While looking through the test code I realized I don’t see what
actually runs.
My tests extend Test::Unit::TestCase, and define tests as
def test_sometestname
some testing stuff
end
I scanned Test::Unit::TestCase and I see a bunch of function
definitions, but I don’t see what runs. I guess I’m looking for a
method or piece of code that starts running, initializes things, finds
the test_* test methods and starts running them.
It’s probably staring me in the face. Please point it out to me.
I scanned Test::Unit::TestCase and I see a bunch of function
definitions, but I don’t see what runs.
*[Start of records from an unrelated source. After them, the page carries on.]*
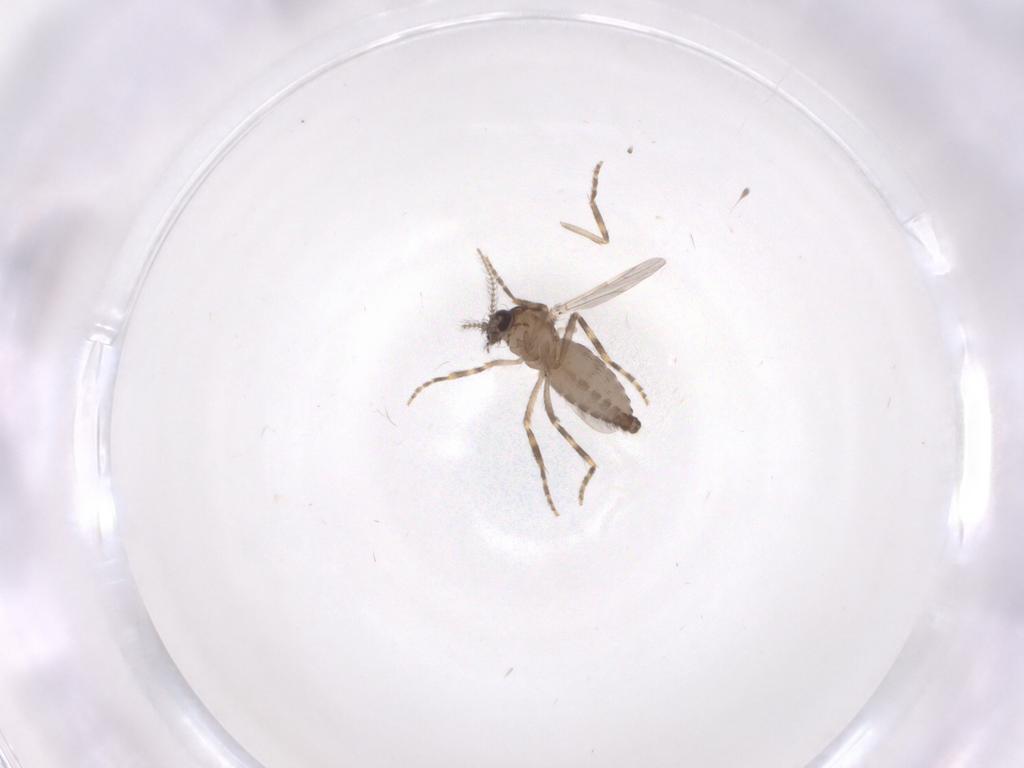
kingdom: Animalia
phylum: Arthropoda
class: Insecta
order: Diptera
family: Ceratopogonidae
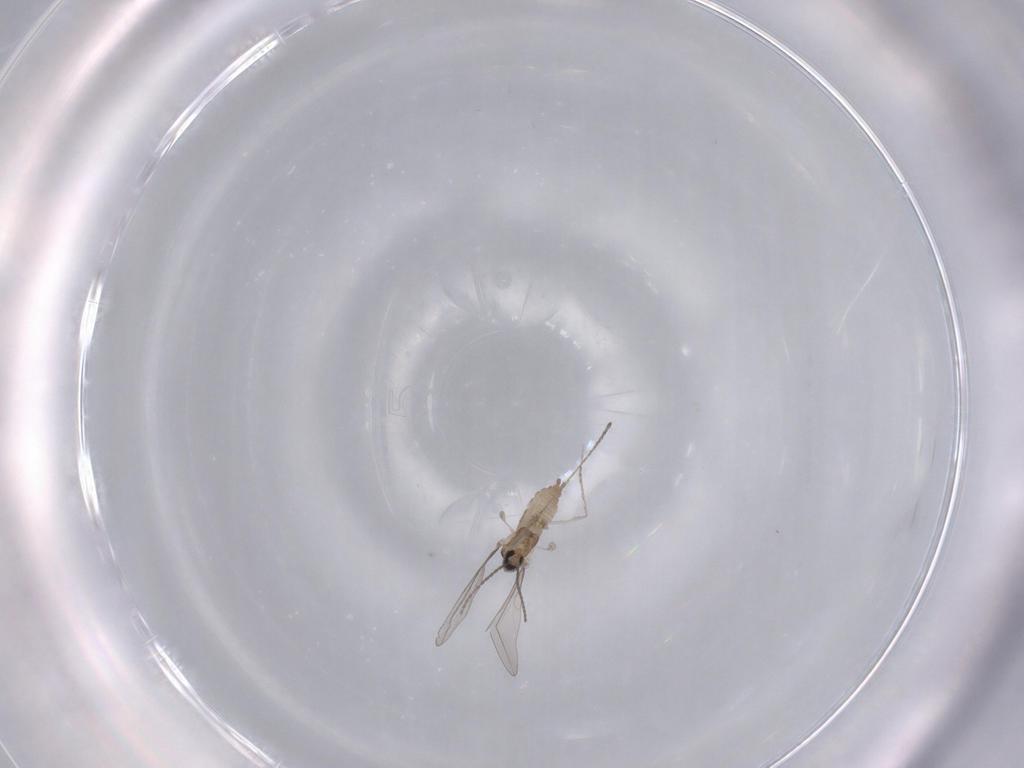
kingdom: Animalia
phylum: Arthropoda
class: Insecta
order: Diptera
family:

I guess I’m looking for a
method or piece of code that starts running, initializes things, finds
the test_* test methods and starts running them.
To expand on Austin’s answer just a little: I think the magic that
you’re looking for is at the tail end of unit.rb, in the
lib/1.8/test/unit directory of the standard library. Test::Unit takes
advantage of the at_exit() method to register a little bit of code
that invokes the Test::Unit AutoRunner class right before the
interpreter exits.
I see the code you refer to. Now I wonder why it is done using the
at_exit method – seems a little obtuse to me.
In Python’s unit testing framework, you have to explicitly include
this code in every one of your test files. It’s a real pain. Using the
at_exit hook in Ruby makes your unit tests cleaner.